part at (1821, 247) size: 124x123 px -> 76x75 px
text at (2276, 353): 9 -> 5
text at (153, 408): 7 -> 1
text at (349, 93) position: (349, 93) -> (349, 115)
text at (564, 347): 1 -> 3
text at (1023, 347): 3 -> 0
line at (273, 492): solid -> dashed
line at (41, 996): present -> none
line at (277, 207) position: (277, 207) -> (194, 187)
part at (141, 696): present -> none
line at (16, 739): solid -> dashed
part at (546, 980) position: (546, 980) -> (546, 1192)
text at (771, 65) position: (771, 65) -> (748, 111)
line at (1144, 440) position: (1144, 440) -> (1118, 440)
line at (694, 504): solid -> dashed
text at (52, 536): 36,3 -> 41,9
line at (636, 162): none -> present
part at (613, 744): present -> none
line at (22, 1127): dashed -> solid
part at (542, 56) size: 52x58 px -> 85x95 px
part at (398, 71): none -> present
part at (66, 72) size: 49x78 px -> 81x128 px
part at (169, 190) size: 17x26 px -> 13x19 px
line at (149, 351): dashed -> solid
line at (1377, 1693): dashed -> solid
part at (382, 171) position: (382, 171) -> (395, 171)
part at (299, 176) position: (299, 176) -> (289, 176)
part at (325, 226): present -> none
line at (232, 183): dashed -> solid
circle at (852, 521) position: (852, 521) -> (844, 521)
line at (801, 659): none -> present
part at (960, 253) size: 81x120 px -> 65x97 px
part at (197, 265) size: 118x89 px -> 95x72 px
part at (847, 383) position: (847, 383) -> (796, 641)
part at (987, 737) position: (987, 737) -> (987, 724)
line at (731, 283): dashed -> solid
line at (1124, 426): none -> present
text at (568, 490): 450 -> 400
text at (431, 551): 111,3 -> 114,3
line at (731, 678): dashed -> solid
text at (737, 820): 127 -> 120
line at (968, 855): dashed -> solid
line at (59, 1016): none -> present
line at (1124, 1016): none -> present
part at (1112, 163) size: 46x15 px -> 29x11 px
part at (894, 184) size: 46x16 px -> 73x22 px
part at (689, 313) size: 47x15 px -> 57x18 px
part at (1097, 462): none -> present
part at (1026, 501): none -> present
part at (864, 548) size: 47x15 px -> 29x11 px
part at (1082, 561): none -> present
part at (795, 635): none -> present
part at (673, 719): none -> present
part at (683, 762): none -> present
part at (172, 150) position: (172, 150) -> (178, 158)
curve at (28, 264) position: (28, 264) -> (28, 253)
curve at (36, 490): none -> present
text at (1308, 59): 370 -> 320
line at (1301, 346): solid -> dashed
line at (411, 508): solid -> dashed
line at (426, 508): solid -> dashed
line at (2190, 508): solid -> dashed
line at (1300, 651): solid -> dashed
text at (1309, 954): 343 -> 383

◆ ◆ ◆ ◆

Exercise brief:
Reproduce the lines word for word, starting at the very first one and ending at the line that contains "line at (41, 996): present -> none", with both of those lines included.

Task response:
part at (1821, 247) size: 124x123 px -> 76x75 px
text at (2276, 353): 9 -> 5
text at (153, 408): 7 -> 1
text at (349, 93) position: (349, 93) -> (349, 115)
text at (564, 347): 1 -> 3
text at (1023, 347): 3 -> 0
line at (273, 492): solid -> dashed
line at (41, 996): present -> none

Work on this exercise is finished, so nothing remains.